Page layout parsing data
_ _ _ _ _
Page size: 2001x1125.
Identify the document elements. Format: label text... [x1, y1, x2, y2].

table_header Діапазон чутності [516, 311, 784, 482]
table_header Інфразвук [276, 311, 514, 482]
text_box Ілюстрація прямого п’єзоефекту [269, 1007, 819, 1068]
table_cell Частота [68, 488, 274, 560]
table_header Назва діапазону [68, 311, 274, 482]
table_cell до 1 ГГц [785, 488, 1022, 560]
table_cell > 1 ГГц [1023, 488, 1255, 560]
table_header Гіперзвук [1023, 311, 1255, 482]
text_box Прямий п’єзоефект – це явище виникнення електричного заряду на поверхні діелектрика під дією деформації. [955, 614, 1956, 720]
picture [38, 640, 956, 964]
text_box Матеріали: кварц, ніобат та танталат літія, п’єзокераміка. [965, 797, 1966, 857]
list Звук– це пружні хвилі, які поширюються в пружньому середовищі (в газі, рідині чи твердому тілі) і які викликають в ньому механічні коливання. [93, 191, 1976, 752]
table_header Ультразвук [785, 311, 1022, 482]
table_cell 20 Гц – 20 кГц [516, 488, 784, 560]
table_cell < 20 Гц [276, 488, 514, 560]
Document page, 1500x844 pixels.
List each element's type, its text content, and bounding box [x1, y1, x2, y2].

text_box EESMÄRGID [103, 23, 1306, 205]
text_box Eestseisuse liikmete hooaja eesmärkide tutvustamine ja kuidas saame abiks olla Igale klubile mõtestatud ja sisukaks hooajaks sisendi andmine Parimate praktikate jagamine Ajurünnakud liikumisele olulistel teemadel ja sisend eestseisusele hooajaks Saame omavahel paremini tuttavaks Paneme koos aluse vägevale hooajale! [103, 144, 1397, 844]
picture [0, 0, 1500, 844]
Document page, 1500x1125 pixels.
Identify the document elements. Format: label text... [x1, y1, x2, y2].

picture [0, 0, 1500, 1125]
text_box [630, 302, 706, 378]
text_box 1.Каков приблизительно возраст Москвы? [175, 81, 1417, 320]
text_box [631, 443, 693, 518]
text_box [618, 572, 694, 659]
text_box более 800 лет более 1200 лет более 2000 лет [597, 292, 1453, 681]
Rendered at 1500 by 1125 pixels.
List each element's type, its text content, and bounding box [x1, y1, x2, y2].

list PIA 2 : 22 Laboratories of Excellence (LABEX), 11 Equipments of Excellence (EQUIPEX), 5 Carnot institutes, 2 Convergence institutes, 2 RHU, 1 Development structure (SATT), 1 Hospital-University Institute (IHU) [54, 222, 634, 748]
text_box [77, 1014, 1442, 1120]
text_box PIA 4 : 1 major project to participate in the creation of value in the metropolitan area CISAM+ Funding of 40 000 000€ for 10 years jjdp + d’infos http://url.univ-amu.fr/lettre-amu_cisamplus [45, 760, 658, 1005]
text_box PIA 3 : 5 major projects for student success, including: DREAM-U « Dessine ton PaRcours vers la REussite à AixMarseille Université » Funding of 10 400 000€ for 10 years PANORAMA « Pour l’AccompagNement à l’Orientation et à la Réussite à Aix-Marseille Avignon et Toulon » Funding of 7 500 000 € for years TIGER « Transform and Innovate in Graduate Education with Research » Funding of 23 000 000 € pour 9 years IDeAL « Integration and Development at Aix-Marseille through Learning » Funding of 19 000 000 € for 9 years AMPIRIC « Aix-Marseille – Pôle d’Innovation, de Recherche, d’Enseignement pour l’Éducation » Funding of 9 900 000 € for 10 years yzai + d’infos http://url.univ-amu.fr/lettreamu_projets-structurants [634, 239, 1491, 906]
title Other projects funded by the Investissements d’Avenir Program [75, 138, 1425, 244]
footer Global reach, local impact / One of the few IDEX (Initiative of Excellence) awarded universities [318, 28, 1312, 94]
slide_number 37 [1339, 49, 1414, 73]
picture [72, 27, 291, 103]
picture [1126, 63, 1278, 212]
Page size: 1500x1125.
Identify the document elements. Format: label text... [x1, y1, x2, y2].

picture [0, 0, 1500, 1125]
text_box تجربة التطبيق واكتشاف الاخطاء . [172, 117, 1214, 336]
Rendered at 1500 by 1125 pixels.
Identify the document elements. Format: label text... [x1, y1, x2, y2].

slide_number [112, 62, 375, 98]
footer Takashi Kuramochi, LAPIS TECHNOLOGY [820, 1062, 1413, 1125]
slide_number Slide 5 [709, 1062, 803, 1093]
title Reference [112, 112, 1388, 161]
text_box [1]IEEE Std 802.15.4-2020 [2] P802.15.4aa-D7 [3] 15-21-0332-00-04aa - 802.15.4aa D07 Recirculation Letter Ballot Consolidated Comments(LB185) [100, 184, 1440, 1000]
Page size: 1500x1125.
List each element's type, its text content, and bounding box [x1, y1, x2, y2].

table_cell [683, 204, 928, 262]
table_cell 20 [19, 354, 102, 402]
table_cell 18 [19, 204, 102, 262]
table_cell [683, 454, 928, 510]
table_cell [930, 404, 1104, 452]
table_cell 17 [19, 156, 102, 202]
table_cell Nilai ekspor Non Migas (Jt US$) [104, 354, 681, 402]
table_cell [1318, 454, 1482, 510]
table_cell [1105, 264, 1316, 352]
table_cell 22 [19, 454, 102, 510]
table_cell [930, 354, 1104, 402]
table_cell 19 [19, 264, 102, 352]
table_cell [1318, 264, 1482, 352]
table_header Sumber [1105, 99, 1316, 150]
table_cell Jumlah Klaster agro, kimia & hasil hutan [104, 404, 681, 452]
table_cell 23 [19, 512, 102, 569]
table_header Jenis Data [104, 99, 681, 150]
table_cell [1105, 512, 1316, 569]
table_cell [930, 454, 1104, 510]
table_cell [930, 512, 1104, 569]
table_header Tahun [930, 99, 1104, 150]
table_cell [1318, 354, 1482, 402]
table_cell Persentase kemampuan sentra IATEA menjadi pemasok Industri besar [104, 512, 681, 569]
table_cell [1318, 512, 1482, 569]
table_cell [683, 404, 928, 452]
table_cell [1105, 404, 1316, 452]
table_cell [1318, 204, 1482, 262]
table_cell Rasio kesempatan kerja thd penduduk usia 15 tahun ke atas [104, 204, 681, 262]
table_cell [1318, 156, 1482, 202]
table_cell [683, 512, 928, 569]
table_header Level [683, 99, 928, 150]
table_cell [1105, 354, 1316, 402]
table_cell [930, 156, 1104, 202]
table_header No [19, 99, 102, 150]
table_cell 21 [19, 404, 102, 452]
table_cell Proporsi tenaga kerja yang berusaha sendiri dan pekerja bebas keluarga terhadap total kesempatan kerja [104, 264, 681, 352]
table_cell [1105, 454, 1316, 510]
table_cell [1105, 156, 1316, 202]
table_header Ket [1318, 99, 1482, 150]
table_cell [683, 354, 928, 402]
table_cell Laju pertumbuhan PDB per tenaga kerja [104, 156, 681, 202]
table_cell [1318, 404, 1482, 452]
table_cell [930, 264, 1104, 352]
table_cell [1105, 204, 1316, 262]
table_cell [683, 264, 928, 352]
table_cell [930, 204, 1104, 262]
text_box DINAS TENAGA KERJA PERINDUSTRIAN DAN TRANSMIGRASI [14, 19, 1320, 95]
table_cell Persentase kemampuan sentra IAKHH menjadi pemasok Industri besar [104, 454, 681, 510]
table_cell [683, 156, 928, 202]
_ _ _ _ _
> [What to work on] Collect the lines of the data that carry the word "Persentase".

> [Solution below]
table_cell Persentase kemampuan sentra IATEA menjadi pemasok Industri besar [104, 512, 681, 569]
table_cell Persentase kemampuan sentra IAKHH menjadi pemasok Industri besar [104, 454, 681, 510]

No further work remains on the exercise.